Dans le but d’offrir une migraine carabinée à Moscou et Pékin, les USA font en ce moment de vigoureux efforts pour renforcer les positions de Daech dans le nord et les régions non Pachtounes de l’Afghanistan. Les brigands laissés sans ouvrage suite à l’intervention russe en Syrie y sont expédiés par hélicoptères sans marques d’identification. Les commandants de Daech sont libérés des cachots des Talibans par les forces spéciales américaines. Les Talibans, de leur côté, veulent soumettre l’Afghanistan et les territoires pachtouns du Pakistan, mais n’ont pas l’intention de porter le fer de l’islam radical vers le nord, ni de déstabiliser l’Asie centrale pour la plonger dans le massacre.

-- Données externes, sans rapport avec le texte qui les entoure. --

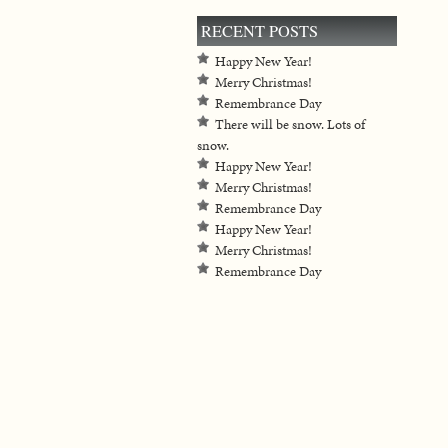
RECENT POSTS
Happy New Year!
Merry Christmas!
Remembrance Day
There will be snow. Lots of
snow.
Happy New Year!
Merry Christmas!
Remembrance Day
Happy New Year!
Merry Christmas!
Remembrance Day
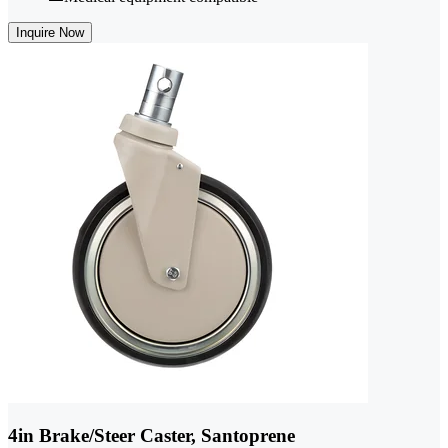
Inquire Now
4in Brake/Steer Caster, Santoprene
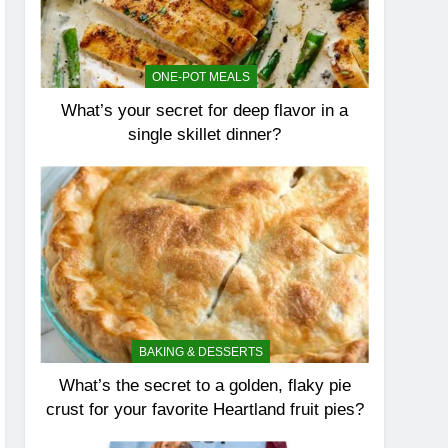
ONE-POT MEALS
What’s your secret for deep flavor in a
single skillet dinner?
BAKING & DESSERTS
What’s the secret to a golden, flaky pie
crust for your favorite Heartland fruit pies?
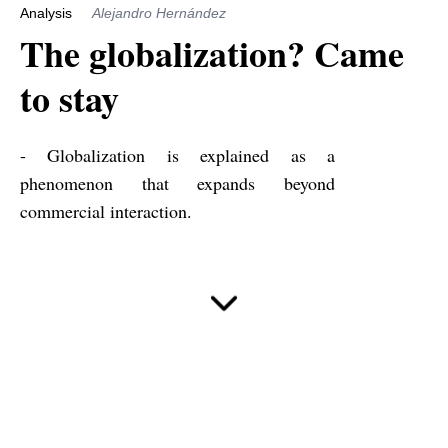
Analysis
Alejandro Hernández
The globalization? Came
to stay
- Globalization is explained as a
phenomenon that expands beyond
commercial interaction.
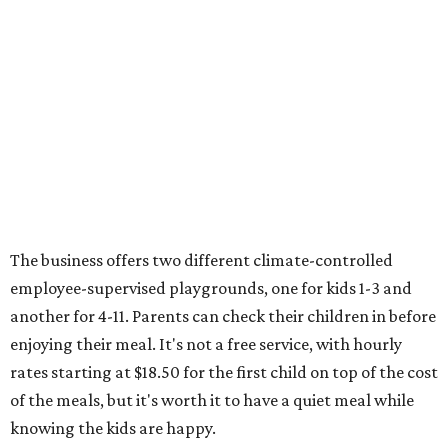
The business offers two different climate-controlled
employee-supervised playgrounds, one for kids 1-3 and
another for 4-11. Parents can check their children in before
enjoying their meal. It's not a free service, with hourly
rates starting at $18.50 for the first child on top of the cost
of the meals, but it's worth it to have a quiet meal while
knowing the kids are happy.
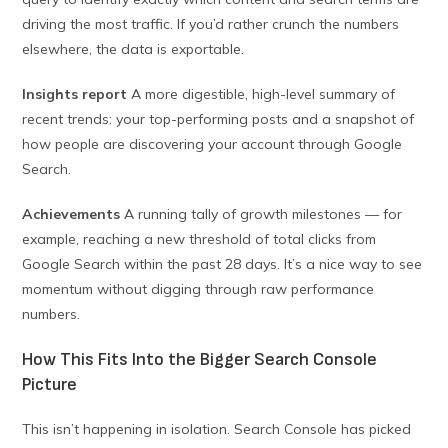
driving the most traffic. If you’d rather crunch the numbers
elsewhere, the data is exportable.
Insights report
A more digestible, high-level summary of
recent trends: your top-performing posts and a snapshot of
how people are discovering your account through Google
Search.
Achievements
A running tally of growth milestones — for
example, reaching a new threshold of total clicks from
Google Search within the past 28 days. It’s a nice way to see
momentum without digging through raw performance
numbers.
How This Fits Into the Bigger Search Console
Picture
This isn’t happening in isolation. Search Console has picked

Daesh a besoin des Américains pour renforcer sa base dans le nord de l’Afghanistan et se rapprocher de la Russie et y pousser par le chaos des millions de réfugiés des anciennes républiques de l’Asie centrale. Un autre objectif est de faire la jonction avec les terroristes islamistes de la province chinoise du Xinjiang.
Le projet de loi soumis au Congrès est un signal : cette région stratégiquement sensible va bientôt connaître de brutales convulsions, bien plus qu’au Moyen-orient. En conséquence, une seconde base russe au Kirghizstan, dont la création se discute actuellement à Bichkek, devient d’une nécessité extrême.